Jan. 23, 2013 at 7:15 AM ET
By the time boys are 14 or 15 years old, many have been exposed to “myths and misperceptions” about condoms, mainly that condoms wreck pleasure, says Debby Herbenick, a sex researcher at Indiana University’s Center for Sexual Health Promotion.
So it’s no wonder that at 16, 17, 18, when they have begin having sex, young men might resist using them, increasing their risk of contracting a sexually transmitted disease, or passing one to a partner, not to mention conceiving a baby. And they likely carry those anti-condom attitudes with them as they age.
But new research by Herbenick and others suggests that, in real life, fears of an erotic pleasure deficit are misplaced.
Using data gathered in 2009 for the National Survey of Sexual Health and Behavior -- a large, representative sampling of the United States conducted by a team of researchers that included Herbenick -- she and her colleagues teased out information from 1,645 men and women ages 18 to 59 whose most recent sexual event included intercourse.
Of those, nearly 28 percent of men and about 22 percent of women said they’d used condoms. That's higher than 2008 statistics from the Centers for Disease Control and Prevention, which showed about 10 percent of women used condoms as opposed to other birth-control methods or no contraception at all.
But the fascinating finding was that the reports of sexual arousal, ease of erection, overall pleasure and orgasm weren’t much different in those folks than in people who went bareback.
In other words, people liked sex just fine with or without condoms.
The study, published in the latest issue of the Journal of Sexual Medicine, was, like the larger national survey itself, funded by Church & Dwight Co. Inc., the company that makes Trojan brand condoms.
But Herbenick insisted that “the data is the data” and that the company did not influence the research in any way. “We are free to publish anything we want,” she said.
The study did find some slight differences in style, if not substance.
For example, men who didn’t use condoms or lubricant had significantly higher arousal ratings than men who used condoms without lubricant, Herbenick said.

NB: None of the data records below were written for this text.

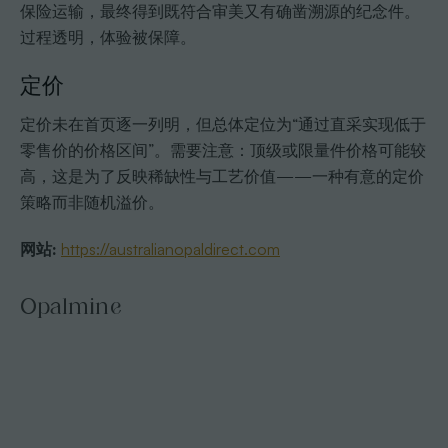
保险运输，最终得到既符合审美又有确凿溯源的纪念件。
过程透明，体验被保障。
定价
定价未在首页逐一列明，但总体定位为“通过直采实现低于
零售价的价格区间”。需要注意：顶级或限量件价格可能较
高，这是为了反映稀缺性与工艺价值——一种有意的定价
策略而非随机溢价。
网站:
https://australianopaldirect.com
Opalmine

But the group that used no condom and no lubricant had about the same arousal level as men who used a condom with a lubricant and men who used a lubricant without a condom. Got that?
The confusion illustrates a need for better communication about sexual preferences, in part to make safe sex more desirable.
“People aren’t really having any conversations about types of products related to sexual experiences and that’s a shame,” she said.
For instance, she said -- and the data showed -- that most people who use a lubricant apply it to the outside of the condom. But adding a small amount at the inside tip can enhance the experience for the man. More enjoyment, she suggested, could mean that men will be happier to use them, increasing safety.
Herbenick conceded that the population most likely to use condoms -- the young and the single, for instance -- may also be most likely to think any sex is good sex, condom or not. However, she said she didn’t think it confounded her findings that sex is just as good with a condom as without.
“Yes, for many young people, they’re just excited to have it, but it feels good for most people most of the time,” she said. “We see that in measurement studies of good sex feeling that are controlled for age. Sex feels pretty good, or we wouldn’t keep on having it.”